What follows is a listing to be repeated in full and without alteration.

| Records provided |
########################################

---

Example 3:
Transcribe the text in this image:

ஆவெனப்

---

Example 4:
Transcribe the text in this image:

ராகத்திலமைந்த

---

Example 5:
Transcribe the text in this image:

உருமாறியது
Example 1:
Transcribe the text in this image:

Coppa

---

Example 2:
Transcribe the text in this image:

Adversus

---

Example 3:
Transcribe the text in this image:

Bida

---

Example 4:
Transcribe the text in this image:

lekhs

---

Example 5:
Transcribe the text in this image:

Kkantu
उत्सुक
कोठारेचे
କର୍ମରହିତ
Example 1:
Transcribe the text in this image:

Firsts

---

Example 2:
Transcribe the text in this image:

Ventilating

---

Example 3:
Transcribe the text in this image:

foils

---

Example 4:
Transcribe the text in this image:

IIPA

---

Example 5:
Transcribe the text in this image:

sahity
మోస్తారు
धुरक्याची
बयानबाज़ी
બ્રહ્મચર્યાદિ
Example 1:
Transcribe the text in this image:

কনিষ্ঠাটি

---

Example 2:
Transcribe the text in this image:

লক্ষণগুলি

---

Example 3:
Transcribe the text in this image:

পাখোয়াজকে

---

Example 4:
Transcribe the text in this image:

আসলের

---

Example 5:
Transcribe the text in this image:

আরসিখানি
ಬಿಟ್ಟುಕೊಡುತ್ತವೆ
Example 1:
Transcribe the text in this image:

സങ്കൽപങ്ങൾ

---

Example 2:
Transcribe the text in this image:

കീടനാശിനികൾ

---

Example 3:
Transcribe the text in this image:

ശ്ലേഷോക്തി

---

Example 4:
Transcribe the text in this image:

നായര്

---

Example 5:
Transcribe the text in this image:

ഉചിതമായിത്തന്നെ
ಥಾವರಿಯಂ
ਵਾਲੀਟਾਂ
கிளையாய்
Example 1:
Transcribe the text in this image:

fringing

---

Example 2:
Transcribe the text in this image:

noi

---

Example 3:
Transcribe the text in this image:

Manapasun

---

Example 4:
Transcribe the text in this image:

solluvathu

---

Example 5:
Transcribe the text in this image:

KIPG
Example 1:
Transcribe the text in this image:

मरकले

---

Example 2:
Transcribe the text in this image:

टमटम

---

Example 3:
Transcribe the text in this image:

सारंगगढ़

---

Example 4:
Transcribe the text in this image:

########################################

| Response |
---

Example 3:
Transcribe the text in this image:

ஆவெனப்

---

Example 4:
Transcribe the text in this image:

ராகத்திலமைந்த

---

Example 5:
Transcribe the text in this image:

உருமாறியது
Example 1:
Transcribe the text in this image:

Coppa

---

Example 2:
Transcribe the text in this image:

Adversus

---

Example 3:
Transcribe the text in this image:

Bida

---

Example 4:
Transcribe the text in this image:

lekhs

---

Example 5:
Transcribe the text in this image:

Kkantu
उत्सुक
कोठारेचे
କର୍ମରହିତ
Example 1:
Transcribe the text in this image:

Firsts

---

Example 2:
Transcribe the text in this image:

Ventilating

---

Example 3:
Transcribe the text in this image:

foils

---

Example 4:
Transcribe the text in this image:

IIPA

---

Example 5:
Transcribe the text in this image:

sahity
మోస్తారు
धुरक्याची
बयानबाज़ी
બ્રહ્મચર્યાદિ
Example 1:
Transcribe the text in this image:

কনিষ্ঠাটি

---

Example 2:
Transcribe the text in this image:

লক্ষণগুলি

---

Example 3:
Transcribe the text in this image:

পাখোয়াজকে

---

Example 4:
Transcribe the text in this image:

আসলের

---

Example 5:
Transcribe the text in this image:

আরসিখানি
ಬಿಟ್ಟುಕೊಡುತ್ತವೆ
Example 1:
Transcribe the text in this image:

സങ്കൽപങ്ങൾ

---

Example 2:
Transcribe the text in this image:

കീടനാശിനികൾ

---

Example 3:
Transcribe the text in this image:

ശ്ലേഷോക്തി

---

Example 4:
Transcribe the text in this image:

നായര്

---

Example 5:
Transcribe the text in this image:

ഉചിതമായിത്തന്നെ
ಥಾವರಿಯಂ
ਵਾਲੀਟਾਂ
கிளையாய்
Example 1:
Transcribe the text in this image:

fringing

---

Example 2:
Transcribe the text in this image:

noi

---

Example 3:
Transcribe the text in this image:

Manapasun

---

Example 4:
Transcribe the text in this image:

solluvathu

---

Example 5:
Transcribe the text in this image:

KIPG
Example 1:
Transcribe the text in this image:

मरकले

---

Example 2:
Transcribe the text in this image:

टमटम

---

Example 3:
Transcribe the text in this image:

सारंगगढ़

---

Example 4:
Transcribe the text in this image:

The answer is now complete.